You never played any live shows with the band?
No shows. We rehearsed the same “sets” over and over–same songs.
How did things fall apart?
Andy is a very traditional guy. He likes P-Basses, Marshall Amps, Fender Strats and Gibson Les Pauls. I was showing up with my Ibanez Iceman and my Ibanez Destroyer. He didn’t like them–and truth be told, they didn’t fit the image he was going for. I didn’t play the songs 100% the way he wanted, and it didn’t dawn on me that I was arguing with the writer–the guy whose picture was on those albums I loved, the guy I saw in concert a number of times. He would tell me how to play parts, and I just said, “That’s the way a non-guitarist would play them.” Maybe I should have been more tactful.

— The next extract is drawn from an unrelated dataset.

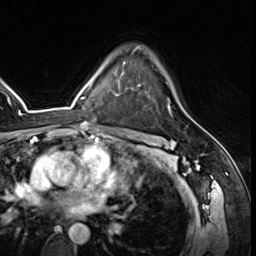
Breast MRI (dynamic contrast-enhanced), one axial slice; position 43 of 64 along the scan axis; cropped to one breast; dynamic contrast-enhanced series, time point 2 of 8 at this slice position (early post-contrast); 3 T; TE 1.4 ms, TR 4.3 ms; 2.5 mm slice thickness; 256 × 256 image matrix, field of view 213 × 213 mm. Female patient.
Annotated regions visible in this slice (semi-automatically segmented with operator editing):
- enhancing-tissue mask used for the functional tumour volume (all voxels passing the contrast-enhancement thresholds inside the analysis volume; usually the tumour): bounding box (x1, y1, x2, y2) in pixels: (136, 48, 170, 109)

In the end, Richard called me and said they were letting me go. Again, that “take action/cocky” attitude had me calling Andy two minutes later demanding to know why I was cut loose.

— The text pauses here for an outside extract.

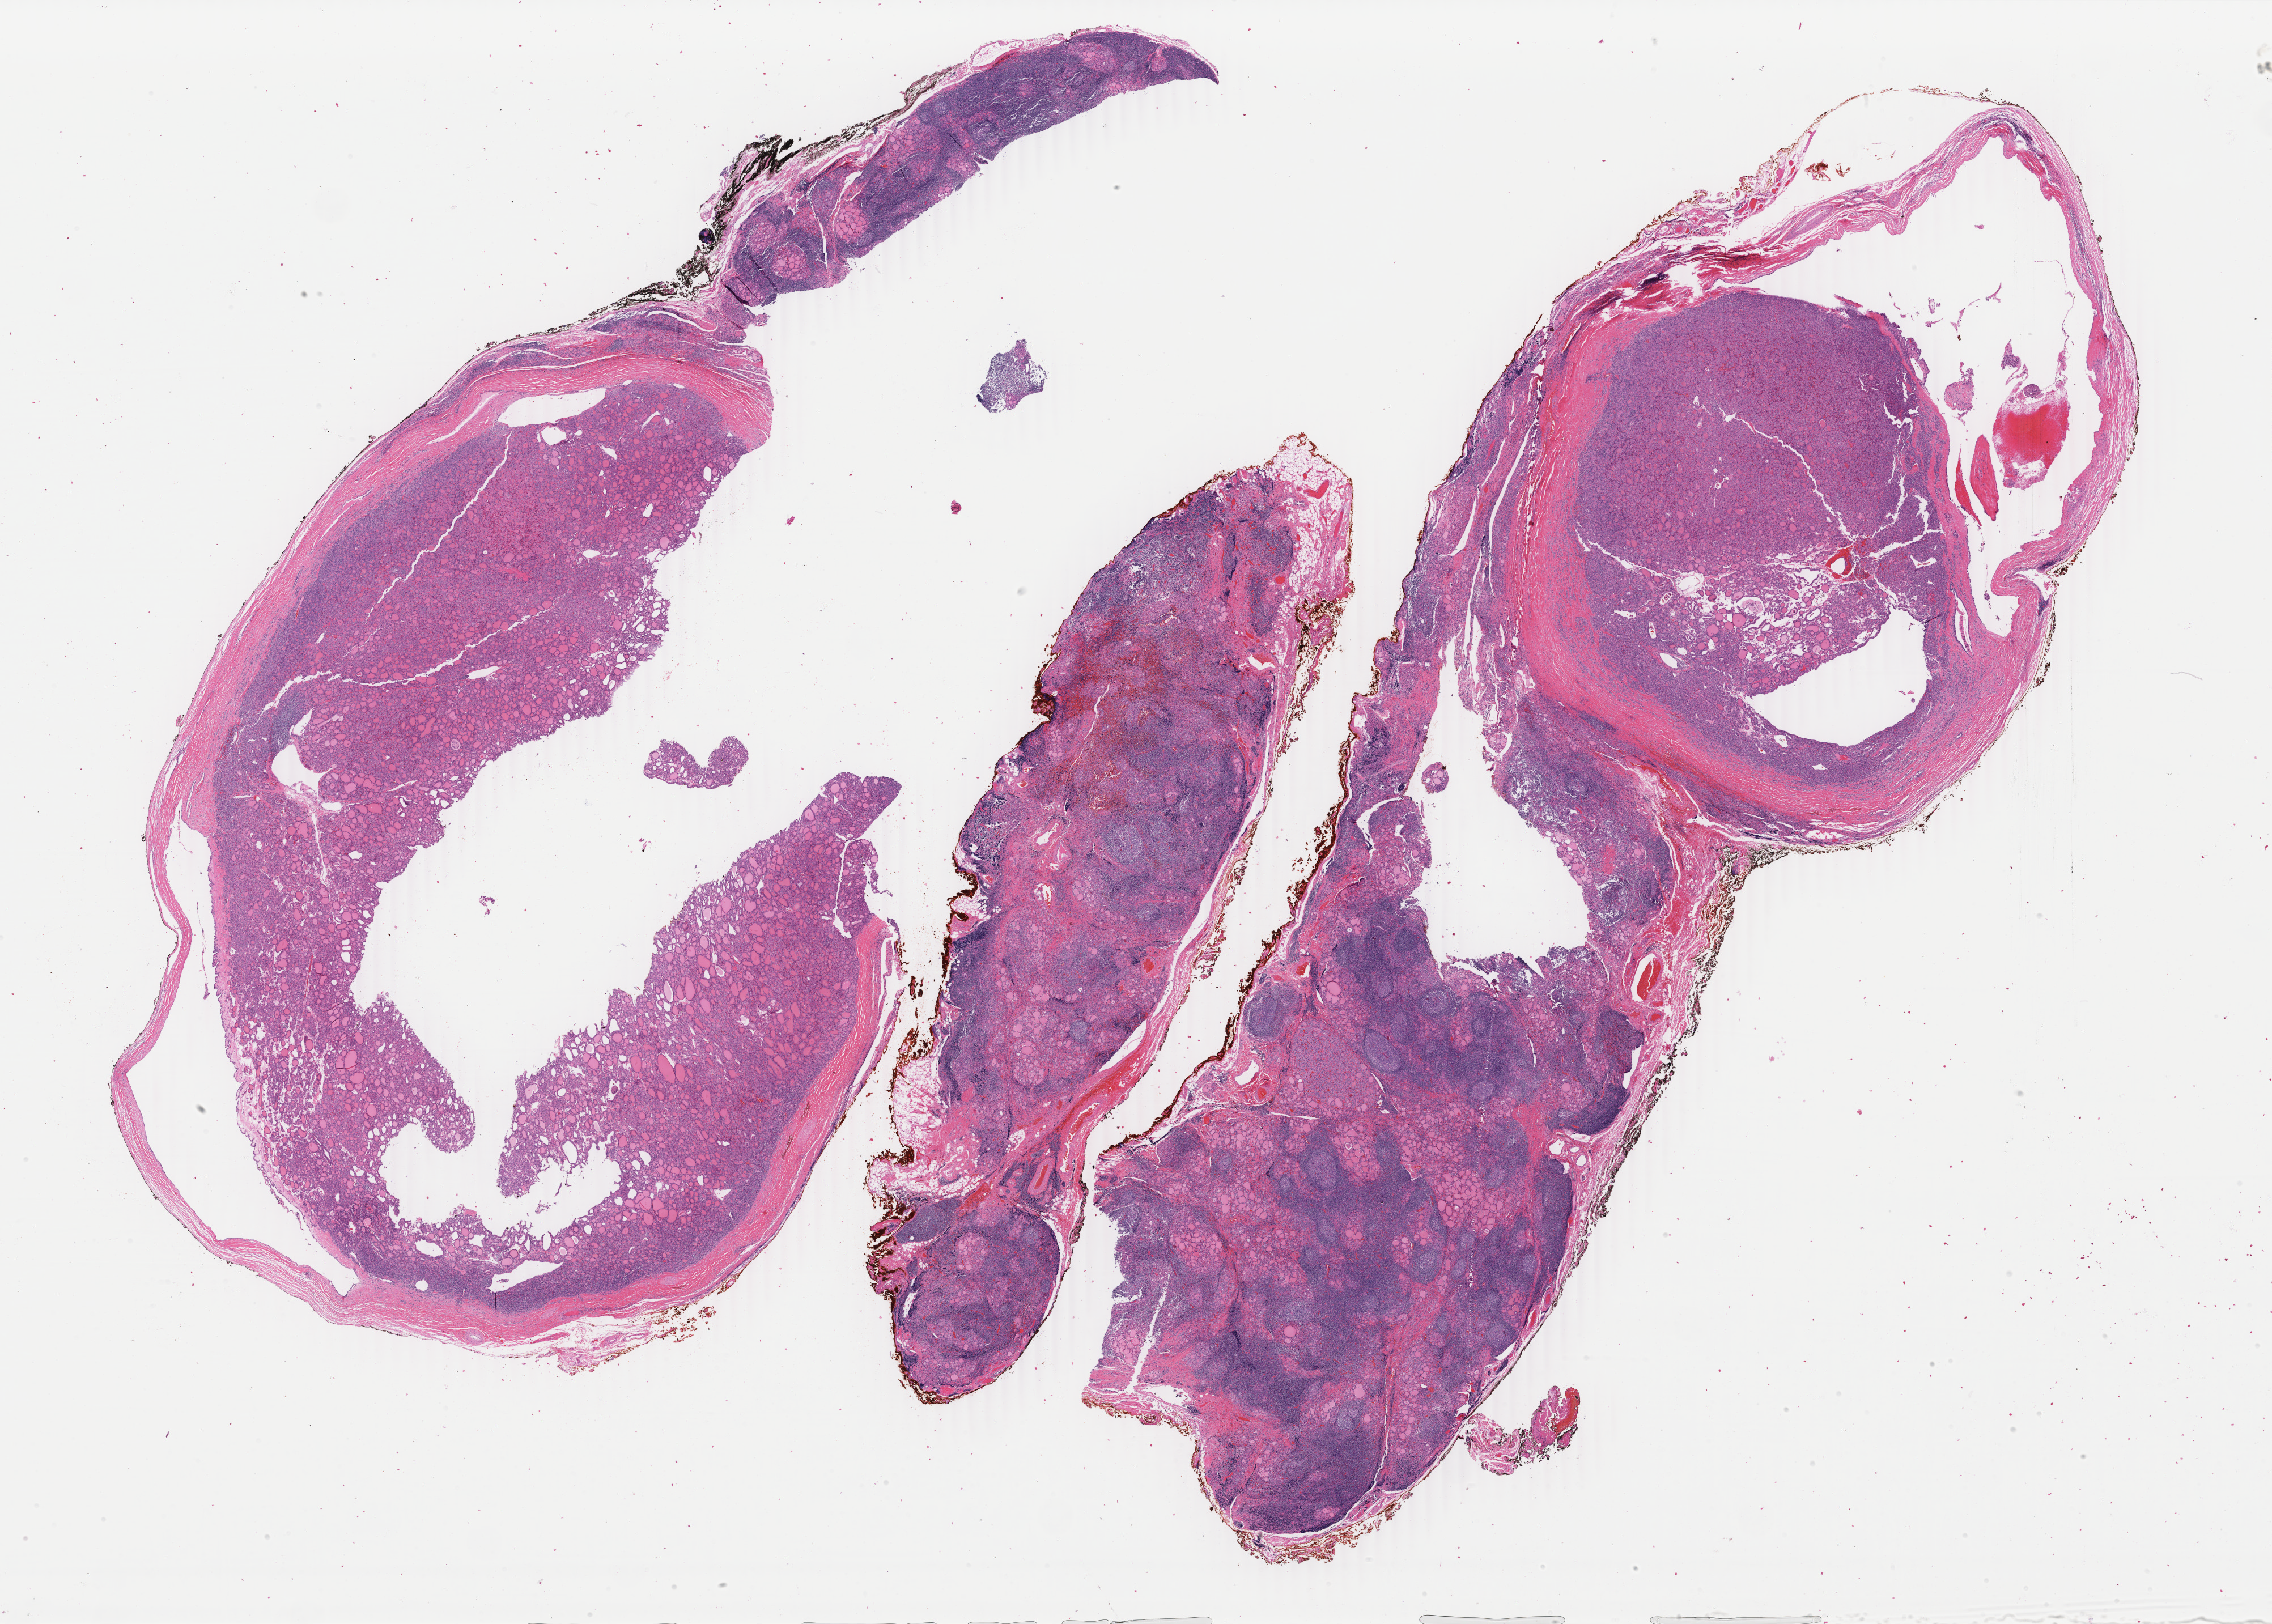
Whole-slide histology image, Hematoxylin and eosin (H&E) stained — a low-resolution overview of the entire scanned area, about 31.9 x 22.8 mm (from a 40x scan), FFPE section, primary tumour sample from the thyroid. Patient: female, age at initial diagnosis 37 years.
Laterality: left. Lymph nodes positive (case pathology): 0 of 1 examined. AJCC pathologic stage: I (6th edition). Pathologic diagnosis: Papillary carcinoma, follicular variant (thyroid gland).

I was devastated. At that point, I think they got Daniel Rey into the mix. I remember seeing his gear when I was picking mine up. A little while later, I heard Ross was joining, and I kind of felt a sense of relief.
Losing a gig, ultimately, to RTB, is like losing at shortstop to Ozzie Smith. There’s no shame in it.
Getting into a band with such a history pretty much means you’re on borrowed time. Guys like Bruce Kulick and Tommy Thayer are always looking over their shoulder. Ace Frehley will always be the guitarist for Kiss, Steve Howe will always be the guitarist for Yes, and Ross the Boss will always be the guitarist for The Dictators-even though, at that point, it was Manitoba’s Wild Kingdom. Those same four guys eventually reverted back to being the Dictators. It was inevitable.
What was your reaction to the album when you finally heard it? It’s very different than the original concept, less garage and more metal and hard rock.
I like and liked the album. It was exactly what I expected, and it sounded just like how I thought it would sound…. It’s a short album though, under 30 minutes? I remember that bothering me for some reason. I don’t know if he was trying to mimic those early Ramones albums by being fast, and short.
Guys like me, we like what we like. The thing about the Dictators (and Wild Kingdom) was the humor. It was fun to listen to. With Andy and Richard, you know what you’re going to get.
Andy and Ross visited me at work one day and brought me a copy of the “And You?” CD. I believe I’m thanked on the back as “The Chris.” I thought that was a nice gesture.
It was a wonderful experience and a wonderful memory. However, I learned a valuable lesson–and that lesson was to never be too cocky. I made some foolish mistakes with that opportunity, and I’ve apologized to Andy a few times for it. Ah … youth 🙂
— Salvi C.
One response to “Wild Kingdom’s Baby Steps: The Chris Bell Interview”
Thanks for posting this! Always love to read about the Dictators and all the versions and their history.
Been a fan since buying a white label promo of Go Girl Crazy back in ’75.